# What would be a good price for a HS TARM MB 40? Is it worth it at all?



## AQUALUNG1919 (Dec 15, 2009)

I believe it is from 1980, in great shape and they are asking $1300.

Is this boiler even worth putting in?
I am building a new home and the new TARMs are too much $.
Is there any good alternatives?


----------



## muncybob (Dec 15, 2009)

I was tempted to go used on a wood boiler and was also looking at Tarms. I got cold feet though due to lack of warranty / dealer support and the fact that I have very little plumbing experience. Then I had to arrange for shipping or go pick it up myself and none were very close to me so there was add'l $$ needed. In the end I settled on a new boiler that was less than 3 hours away. I doubt a  boiler from 1980 will be in the same ballpark of efficiency as the new ones so in the long run I guess you will eventually catch up on the initial savings?

Still, plenty of folk have installed used boilers and things have worked out...that's just not my life experience sort of luck!


----------



## webbie (Dec 15, 2009)

$1300 or better is definitely a fine price if in decent shape - the least you can pay, the better...of course!

It is a decent boiler, but does not take a vast charge of wood. If your house has a relatively low heat loss it might be fine.


----------



## Chris Hoskin (Dec 15, 2009)

parts are readily available, but make sure you stick your head in there to check for any leaks into the firebox.  Heavy creosote is a bad sign.  If you don't have the opportunity to actually inspect the boiler, I would steer clear and look into rolling the cost of a new boiler into your construction loan.  We've got a great dealer in the Utica area if you would be interested in a quote, let me know.

→ **Work task 1**
Set down the part of the wood boiler thread that begins at the words "I was tempted" and ends after "webbie (Dec 15, 2009)", copying it word for word.

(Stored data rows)
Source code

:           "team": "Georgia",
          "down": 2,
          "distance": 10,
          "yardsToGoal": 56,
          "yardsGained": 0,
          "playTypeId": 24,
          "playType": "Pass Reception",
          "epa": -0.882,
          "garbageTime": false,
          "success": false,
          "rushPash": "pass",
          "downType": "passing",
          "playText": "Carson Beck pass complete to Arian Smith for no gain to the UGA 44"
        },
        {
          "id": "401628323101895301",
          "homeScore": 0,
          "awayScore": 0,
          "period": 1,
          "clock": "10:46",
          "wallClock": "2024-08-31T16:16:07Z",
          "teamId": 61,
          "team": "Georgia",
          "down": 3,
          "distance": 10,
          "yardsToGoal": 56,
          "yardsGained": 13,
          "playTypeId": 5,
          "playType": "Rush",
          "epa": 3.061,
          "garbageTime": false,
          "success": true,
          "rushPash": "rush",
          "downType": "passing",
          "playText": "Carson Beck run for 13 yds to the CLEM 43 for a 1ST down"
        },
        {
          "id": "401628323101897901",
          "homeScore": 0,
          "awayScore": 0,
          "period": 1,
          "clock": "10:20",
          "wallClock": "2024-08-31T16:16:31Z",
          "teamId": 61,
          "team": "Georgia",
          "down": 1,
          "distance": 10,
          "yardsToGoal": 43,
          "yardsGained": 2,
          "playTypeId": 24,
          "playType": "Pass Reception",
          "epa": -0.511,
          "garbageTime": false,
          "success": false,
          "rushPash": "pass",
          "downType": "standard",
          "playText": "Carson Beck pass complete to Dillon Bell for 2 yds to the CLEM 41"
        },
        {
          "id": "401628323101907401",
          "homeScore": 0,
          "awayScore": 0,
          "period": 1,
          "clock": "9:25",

→ **Work task 2**
Extract all of the rows above, reproducing each of their lines unchanged.

→ **Exercise answer 1**
I was tempted to go used on a wood boiler and was also looking at Tarms. I got cold feet though due to lack of warranty / dealer support and the fact that I have very little plumbing experience. Then I had to arrange for shipping or go pick it up myself and none were very close to me so there was add'l $$ needed. In the end I settled on a new boiler that was less than 3 hours away. I doubt a  boiler from 1980 will be in the same ballpark of efficiency as the new ones so in the long run I guess you will eventually catch up on the initial savings?

Still, plenty of folk have installed used boilers and things have worked out...that's just not my life experience sort of luck!


----------



## webbie (Dec 15, 2009)

→ **Exercise answer 2**
Source code

:           "team": "Georgia",
          "down": 2,
          "distance": 10,
          "yardsToGoal": 56,
          "yardsGained": 0,
          "playTypeId": 24,
          "playType": "Pass Reception",
          "epa": -0.882,
          "garbageTime": false,
          "success": false,
          "rushPash": "pass",
          "downType": "passing",
          "playText": "Carson Beck pass complete to Arian Smith for no gain to the UGA 44"
        },
        {
          "id": "401628323101895301",
          "homeScore": 0,
          "awayScore": 0,
          "period": 1,
          "clock": "10:46",
          "wallClock": "2024-08-31T16:16:07Z",
          "teamId": 61,
          "team": "Georgia",
          "down": 3,
          "distance": 10,
          "yardsToGoal": 56,
          "yardsGained": 13,
          "playTypeId": 5,
          "playType": "Rush",
          "epa": 3.061,
          "garbageTime": false,
          "success": true,
          "rushPash": "rush",
          "downType": "passing",
          "playText": "Carson Beck run for 13 yds to the CLEM 43 for a 1ST down"
        },
        {
          "id": "401628323101897901",
          "homeScore": 0,
          "awayScore": 0,
          "period": 1,
          "clock": "10:20",
          "wallClock": "2024-08-31T16:16:31Z",
          "teamId": 61,
          "team": "Georgia",
          "down": 1,
          "distance": 10,
          "yardsToGoal": 43,
          "yardsGained": 2,
          "playTypeId": 24,
          "playType": "Pass Reception",
          "epa": -0.511,
          "garbageTime": false,
          "success": false,
          "rushPash": "pass",
          "downType": "standard",
          "playText": "Carson Beck pass complete to Dillon Bell for 2 yds to the CLEM 41"
        },
        {
          "id": "401628323101907401",
          "homeScore": 0,
          "awayScore": 0,
          "period": 1,
          "clock": "9:25",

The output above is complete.